◆ **Task A**: Summarize the abstract on allergic rhinitis and asthma in two sentences.
◆ **Task B**: Rewrite the paragraph of the abstract on allergic rhinitis and asthma that begins "Methods: A retrospective cohort study" as a bulleted list that keeps its main facts.
◆ **Task C**: Write the next part of the abstract on allergic rhinitis and asthma, starting after its last sentence.

═════ Text under study ═════

Background: Although asthma and allergic rhinitis commonly occur together, the nature of the association has yet to be determined. Treatments for one condition could potentially alleviate the coexisting condition.
Objective: Patients with both allergic rhinitis and asthma were studied to test the hypothesis that treating allergic rhinitis reduces health care utilization for co-morbid asthma.
Methods: A retrospective cohort study was carried out with 1994-1995 MarketScan claims data. The cohort was limited to patients with both allergic rhinitis and asthma, aged 12 to 60 years, who were continuously enrolled and had no evidence of chronic obstructive pulmonary disease. Allergic rhinitis treatment and asthma-related events (hospitalizations and emergency department visits) were identified. An incidence density ratio (IDR) associated with exposure to allergic rhinitis treatment was calculated. A multivariate Poisson regression was estimated, and the parameter estimates were transformed into IDRs for each explanatory variable. An allergic rhinitis treatment indicator was included in all regressions.

═════ Data for review ═════

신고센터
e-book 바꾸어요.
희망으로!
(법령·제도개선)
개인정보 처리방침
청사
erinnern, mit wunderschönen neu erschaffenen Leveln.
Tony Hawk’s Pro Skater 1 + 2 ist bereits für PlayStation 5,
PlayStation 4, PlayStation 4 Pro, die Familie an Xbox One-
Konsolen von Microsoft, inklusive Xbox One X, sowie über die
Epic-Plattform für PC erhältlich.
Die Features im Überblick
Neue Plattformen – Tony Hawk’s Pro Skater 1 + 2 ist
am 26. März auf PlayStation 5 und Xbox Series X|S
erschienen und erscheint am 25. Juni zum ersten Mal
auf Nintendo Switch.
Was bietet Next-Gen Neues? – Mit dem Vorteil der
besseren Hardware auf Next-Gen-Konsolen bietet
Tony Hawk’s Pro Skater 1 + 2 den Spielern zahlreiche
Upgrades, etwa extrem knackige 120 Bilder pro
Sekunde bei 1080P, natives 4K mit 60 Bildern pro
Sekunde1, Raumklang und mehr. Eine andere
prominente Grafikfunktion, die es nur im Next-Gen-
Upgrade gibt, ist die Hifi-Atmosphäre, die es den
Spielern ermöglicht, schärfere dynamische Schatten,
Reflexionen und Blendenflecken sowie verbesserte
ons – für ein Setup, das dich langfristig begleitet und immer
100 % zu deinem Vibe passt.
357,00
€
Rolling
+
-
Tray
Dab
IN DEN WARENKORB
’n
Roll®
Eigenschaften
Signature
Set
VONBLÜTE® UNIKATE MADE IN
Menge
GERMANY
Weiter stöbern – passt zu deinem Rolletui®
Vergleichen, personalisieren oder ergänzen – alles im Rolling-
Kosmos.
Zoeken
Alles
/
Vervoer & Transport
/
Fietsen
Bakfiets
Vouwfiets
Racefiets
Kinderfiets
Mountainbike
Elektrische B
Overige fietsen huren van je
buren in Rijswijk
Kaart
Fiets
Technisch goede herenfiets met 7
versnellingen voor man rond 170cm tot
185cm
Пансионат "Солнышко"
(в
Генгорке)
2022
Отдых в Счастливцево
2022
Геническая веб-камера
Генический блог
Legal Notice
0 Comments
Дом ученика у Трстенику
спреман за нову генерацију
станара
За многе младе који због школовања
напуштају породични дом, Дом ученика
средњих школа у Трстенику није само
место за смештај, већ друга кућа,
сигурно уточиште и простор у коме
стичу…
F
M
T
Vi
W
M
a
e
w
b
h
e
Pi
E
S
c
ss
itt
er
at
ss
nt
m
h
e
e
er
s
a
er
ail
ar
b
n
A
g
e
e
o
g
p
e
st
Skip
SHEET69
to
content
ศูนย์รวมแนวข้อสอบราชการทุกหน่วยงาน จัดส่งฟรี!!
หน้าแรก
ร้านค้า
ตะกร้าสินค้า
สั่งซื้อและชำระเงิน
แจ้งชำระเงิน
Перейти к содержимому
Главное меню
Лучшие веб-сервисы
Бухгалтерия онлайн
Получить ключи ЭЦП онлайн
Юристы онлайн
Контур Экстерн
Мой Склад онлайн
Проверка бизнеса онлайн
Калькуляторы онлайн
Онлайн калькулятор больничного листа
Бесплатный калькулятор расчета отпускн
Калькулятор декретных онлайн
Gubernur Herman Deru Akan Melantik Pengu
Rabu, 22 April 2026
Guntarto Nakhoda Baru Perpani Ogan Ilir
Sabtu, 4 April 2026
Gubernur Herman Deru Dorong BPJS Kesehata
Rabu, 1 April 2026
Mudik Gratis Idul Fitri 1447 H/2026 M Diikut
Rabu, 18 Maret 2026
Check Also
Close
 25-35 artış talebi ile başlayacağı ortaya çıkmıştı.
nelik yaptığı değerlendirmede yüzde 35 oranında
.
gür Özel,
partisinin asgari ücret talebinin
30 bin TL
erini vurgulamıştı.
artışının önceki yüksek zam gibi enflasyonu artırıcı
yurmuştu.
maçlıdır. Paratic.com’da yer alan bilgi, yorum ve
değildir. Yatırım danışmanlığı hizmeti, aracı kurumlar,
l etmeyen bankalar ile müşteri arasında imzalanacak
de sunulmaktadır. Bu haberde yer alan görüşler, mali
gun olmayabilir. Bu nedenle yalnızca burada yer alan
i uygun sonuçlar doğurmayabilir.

═════

◆ **Response area A**: Because asthma and allergic rhinitis commonly occur together and treating one condition could ease the other, patients with both conditions were studied to test whether treating allergic rhinitis reduces health care use for co-morbid asthma. The retrospective cohort study used 1994-1995 MarketScan claims data and analyzed asthma-related hospitalizations and emergency department visits with an incidence density ratio and a multivariate Poisson regression.

◆ **Response area B**:
- Design: retrospective cohort study using 1994-1995 MarketScan claims data
- Cohort: patients aged 12 to 60 with both allergic rhinitis and asthma, continuously enrolled, with no evidence of chronic obstructive pulmonary disease
- Identified: allergic rhinitis treatment and asthma-related events (hospitalizations and emergency department visits)
- Analysis: an incidence density ratio (IDR) for exposure to allergic rhinitis treatment, plus a multivariate Poisson regression whose estimates were converted into IDRs for each explanatory variable
- Every regression included an allergic rhinitis treatment indicator

◆ **Response area C**:
Results: The study sample population consisted of 4944 patients with allergic asthma, approximately 73% of whom were treated for their allergic rhinitis. Asthma-related events occurred more often for the untreated group compared with the treated group, 6.6% compared with 1.3%. An IDR of 0.49 for the treatment group (P =.001) indicates that the risk of an asthma-related event for the treated group was about half that for the untreated group.
Conclusion: In summary, those who were treated for allergic rhinitis have a significantly lower risk of subsequent asthma-related events (emergency department visits or hospitalizations) than those who were not treated.